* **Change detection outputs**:
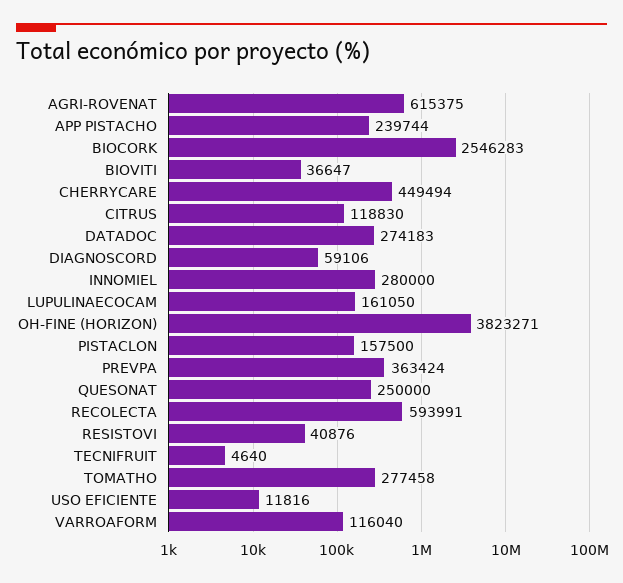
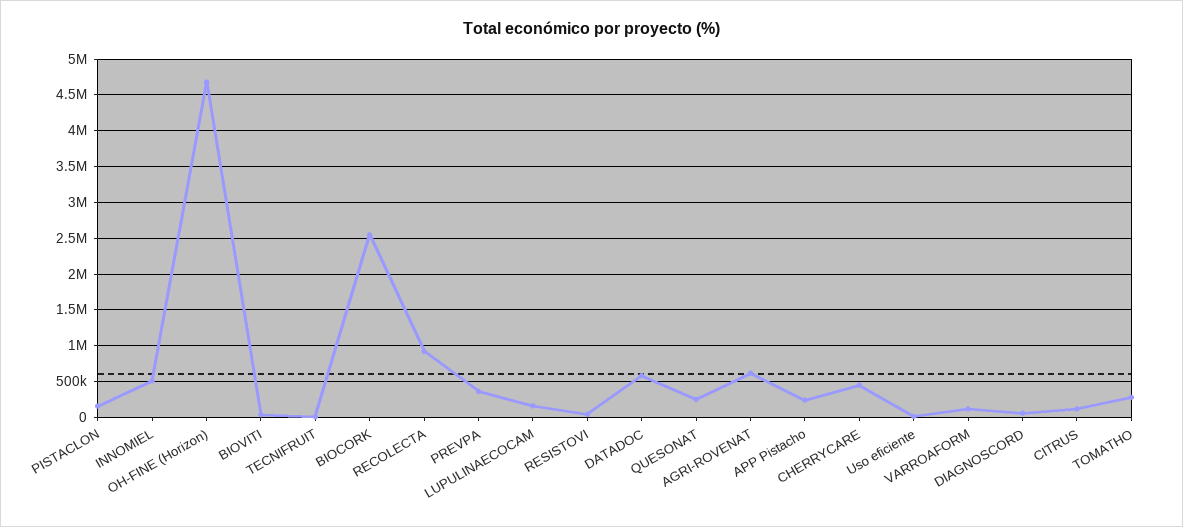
  {
    "AGRI-ROVENAT": 615375,
    "APP PISTACHO": 239744,
    "BIOCORK": 2546283,
    "BIOVITI": 36647,
    "CHERRYCARE": 449494,
    "CITRUS": 118830,
-   "DATADOC": 274183,
+   "DATADOC": 600000,
    "DIAGNOSCORD": 59106,
-   "INNOMIEL": 280000,
+   "INNOMIEL": 500000,
    "LUPULINAECOCAM": 161050,
-   "OH-FINE (HORIZON)": 3823271,
+   "OH-FINE (HORIZON)": 4700000,
    "PISTACLON": 157500,
    "PREVPA": 363424,
    "QUESONAT": 250000,
-   "RECOLECTA": 593991,
+   "RECOLECTA": 900000,
    "RESISTOVI": 40876,
    "TECNIFRUIT": 4640,
    "TOMATHO": 277458,
    "USO EFICIENTE": 11816,
    "VARROAFORM": 116040
  }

* **Your assignment**: Pictures stay out; the entries above are to be output exactly as given.

* **Result for this task**:
  {
    "AGRI-ROVENAT": 615375,
    "APP PISTACHO": 239744,
    "BIOCORK": 2546283,
    "BIOVITI": 36647,
    "CHERRYCARE": 449494,
    "CITRUS": 118830,
-   "DATADOC": 274183,
+   "DATADOC": 600000,
    "DIAGNOSCORD": 59106,
-   "INNOMIEL": 280000,
+   "INNOMIEL": 500000,
    "LUPULINAECOCAM": 161050,
-   "OH-FINE (HORIZON)": 3823271,
+   "OH-FINE (HORIZON)": 4700000,
    "PISTACLON": 157500,
    "PREVPA": 363424,
    "QUESONAT": 250000,
-   "RECOLECTA": 593991,
+   "RECOLECTA": 900000,
    "RESISTOVI": 40876,
    "TECNIFRUIT": 4640,
    "TOMATHO": 277458,
    "USO EFICIENTE": 11816,
    "VARROAFORM": 116040
  }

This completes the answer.